11. Isolated HUMAN OGHbetal 4/common glycoprotein hormone subunit heteromeric polypeptide, comprising the amino acid sequence set forth in Figure 1 or Figure 3 covalently or non-covalently linked to the amino acid sequence set forth in Figure 7.

12. An antibody which specifically binds the HUMAN OGHbetal 4 of claim 8.

13. An antibody which specifically binds the HUMAN

OGHbetal 4/common glycoprotein hormone subunit heteromeric polypeptide of claim 10.

14. An antibody according to claim 12, which is a monoclonal antibody.

15. An antibody according to claim 13, which is a monoclonal antibody.

16. A composition comprising HUMAN OGHbetal 4 according to claim 8, and a carrier.

17. A composition comprising HUMAN OGHbetal 4/common glycoprotein hormone subunit heteromeric polypeptide according to claim 10 or 11 and a carrier.

18. A composition comprising an antibody according to claim 12, 13, 14, or 15, and a carrier.

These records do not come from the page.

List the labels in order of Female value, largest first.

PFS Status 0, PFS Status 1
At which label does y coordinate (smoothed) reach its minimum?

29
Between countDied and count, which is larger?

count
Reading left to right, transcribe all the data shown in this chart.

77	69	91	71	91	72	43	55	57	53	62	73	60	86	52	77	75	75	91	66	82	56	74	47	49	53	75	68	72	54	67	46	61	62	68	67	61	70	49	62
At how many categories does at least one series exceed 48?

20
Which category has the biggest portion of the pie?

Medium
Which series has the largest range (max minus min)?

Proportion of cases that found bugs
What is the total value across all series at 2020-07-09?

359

19. HUMAN OGHbetal 4 according to claim 8, an antibody according to claim 12, or a composition according to claim 16, for use in a method of treatment of the human or animal body, or in a method of diagnosis.

20. A polypeptide produced by the method of claim 7.

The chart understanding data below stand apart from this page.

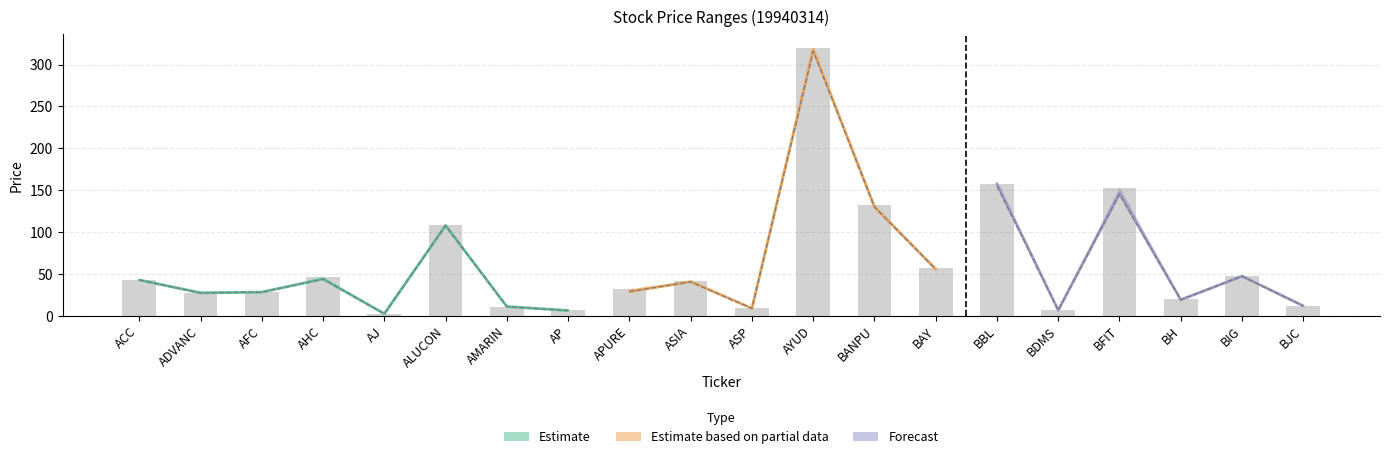

What position from the right is AHC?

17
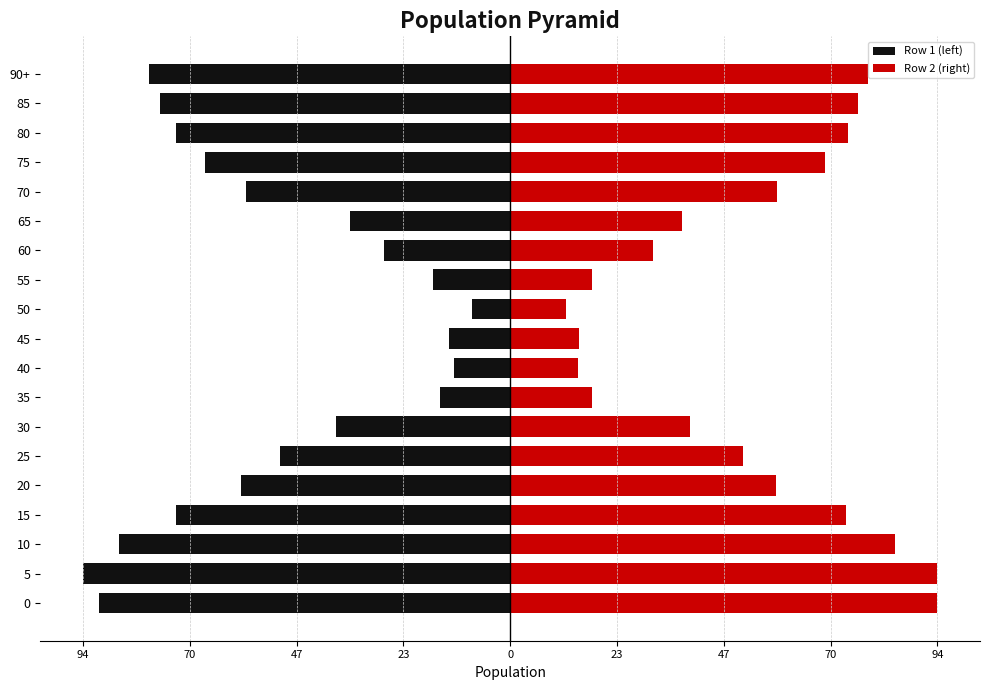

What is the sum of all Row 2 (right) values?

1006.8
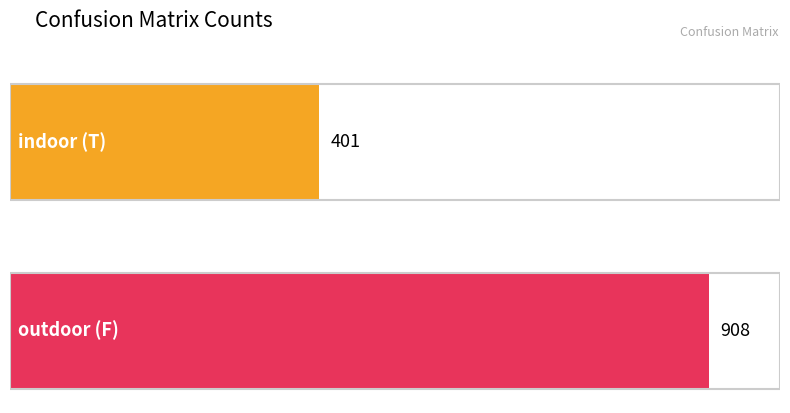

True or false: indoor has a value of 401 at indoor.

True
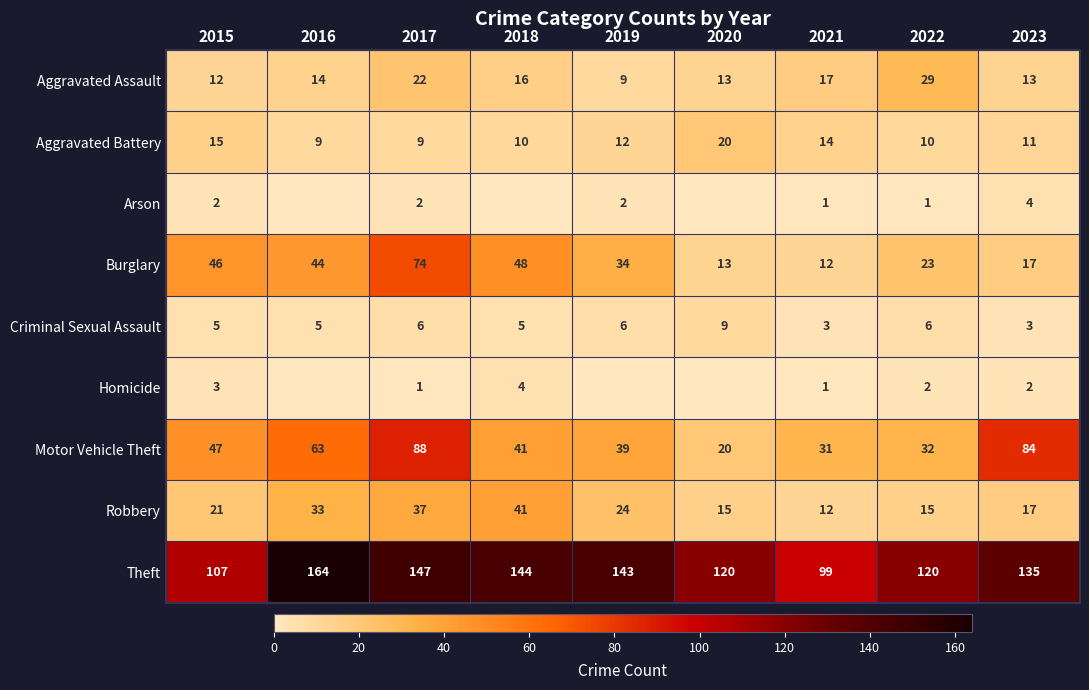

What is the spread (max minus min) of values at 2015?

105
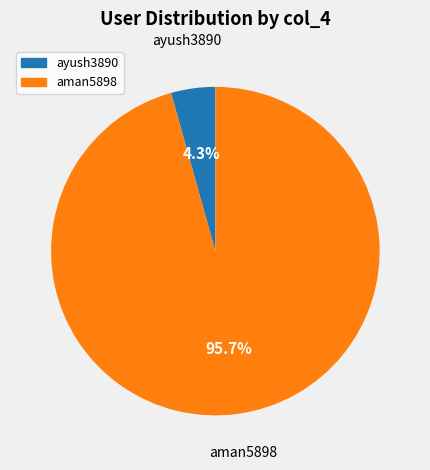

To the nearest percent, what is the average slice percentage?

50%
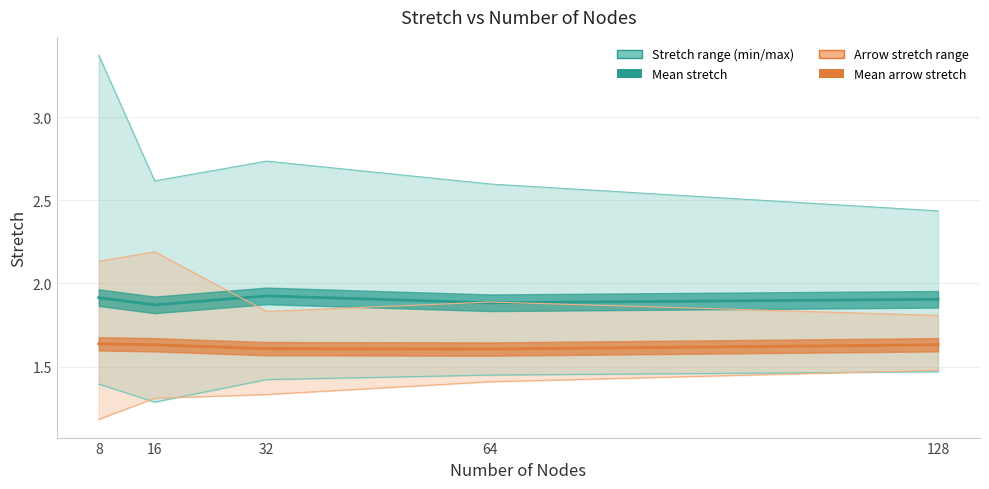

What is the value of the mean_stretch_arrow point at the 5th from the left?

1.6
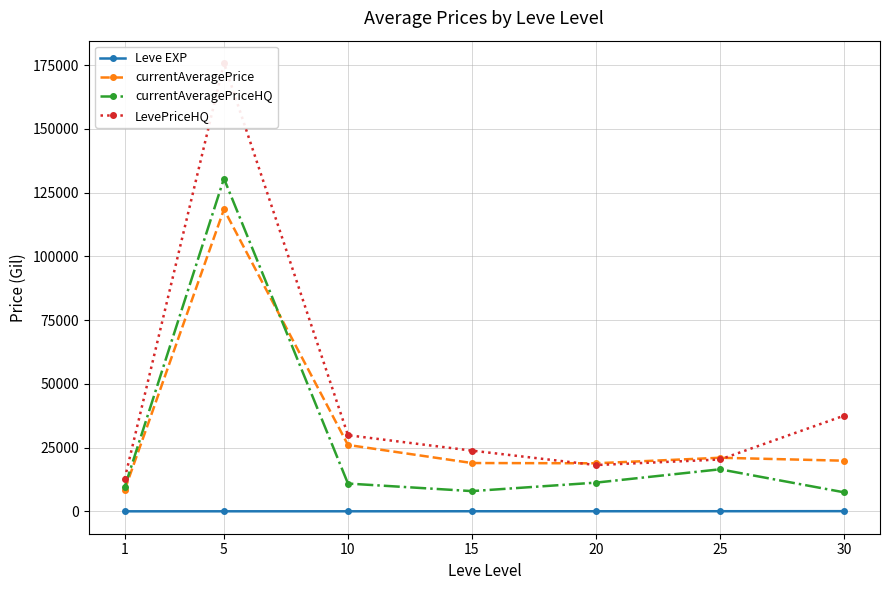

Reading right to left, list all the values displayed in this chart.

Leve EXP: 30=59.0	25=34.7	20=23.3	15=22.3	10=7.7	5=6.2	1=1.3
currentAveragePrice: 30=19845.0	25=21006.5	20=18833.0	15=18931.8	10=26018.0	5=118394.2	1=8445.5
currentAveragePriceHQ: 30=7450.0	25=16475.0	20=11250.0	15=7923.3	10=10882.0	5=130493.0	1=9610.3
LevePriceHQ: 30=37499.5	25=20317.8	20=18137.5	15=23792.7	10=29846.0	5=175764.0	1=12852.8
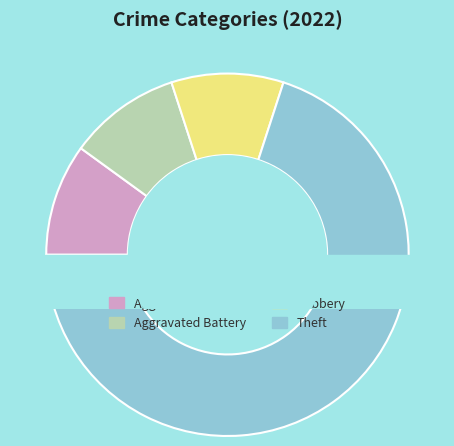

Count the number of slices in the pie.

4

21. A polypeptide which comprises HUMAN OGHbetal 4 fused to an immunoglobulin constant region.

22. The polypeptide of claim 21 , wherein the immunoglobulin constant region is the Fc portion of human lgG1.

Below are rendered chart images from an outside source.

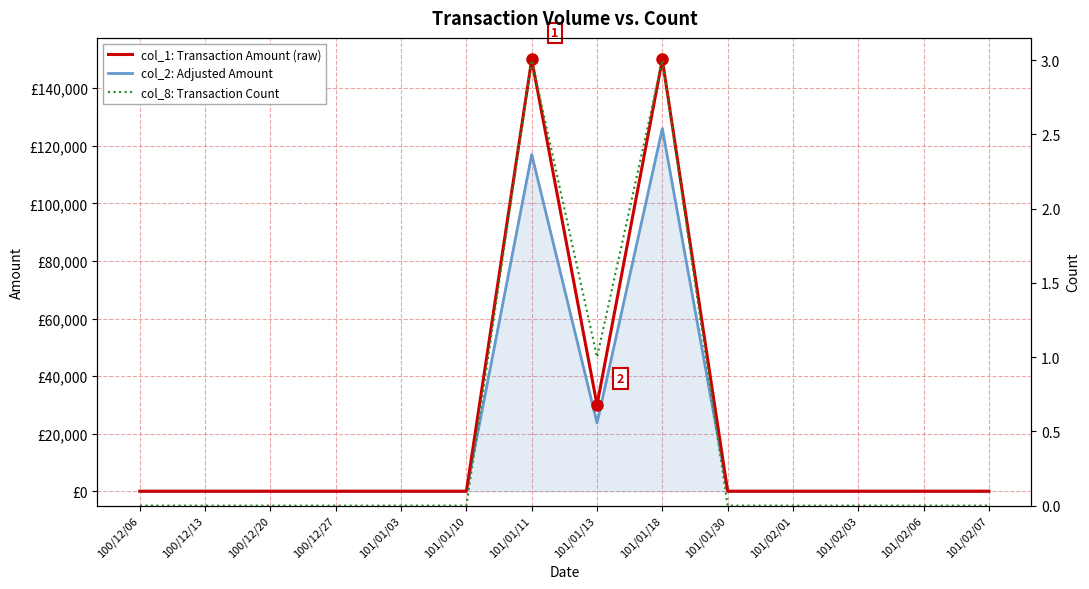

Reading right to left, transcribe all the data shown in this chart.

col_1: Transaction Amount (raw): 101/02/07=0	101/02/06=0	101/02/03=0	101/02/01=0	101/01/30=0	101/01/18=150000	101/01/13=30000	101/01/11=150000	101/01/10=0	101/01/03=0	100/12/27=0	100/12/20=0	100/12/13=0	100/12/06=0
col_2: Adjusted Amount: 101/02/07=0	101/02/06=0	101/02/03=0	101/02/01=0	101/01/30=0	101/01/18=126000	101/01/13=23700	101/01/11=117000	101/01/10=0	101/01/03=0	100/12/27=0	100/12/20=0	100/12/13=0	100/12/06=0
col_8: Transaction Count: 101/02/07=0	101/02/06=0	101/02/03=0	101/02/01=0	101/01/30=0	101/01/18=3	101/01/13=1	101/01/11=3	101/01/10=0	101/01/03=0	100/12/27=0	100/12/20=0	100/12/13=0	100/12/06=0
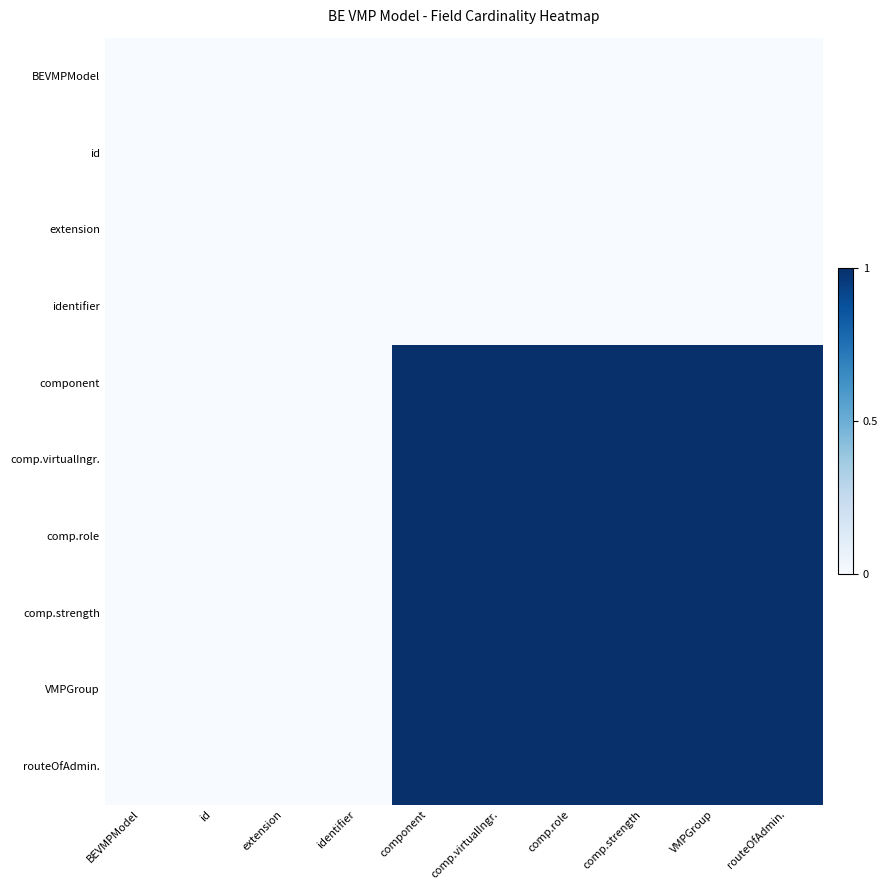

Which category has the highest value across all series?

component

23. A polypeptide according to claim 20, for use in a method of treatment of the human or animal body, or in a method of diagnosis.

24. A polypeptide according to claim 21 , for use in a method of treatment of the human or animal body, or in a method of diagnosis.

25. A method of identifying a HUMAN OGHbetal 4 binding target comprising

(a) contacting HUMAN OGHbetal 4 polypeptide with a test sample suspected of containing a HUMAN OGHbetal 4 binding target;

(b) contacting HUMAN OGHbetal 4 polypeptide with a control sample that does not contain a HUMAN OGHbetal 4 binding target

(c ) comparing the amount of binding in (a) to the amount of binding in (b) wherein a greater amount of binding in (a) is indicative of the presence of a HUMAN OGHbetal 4 binding target in the test sample.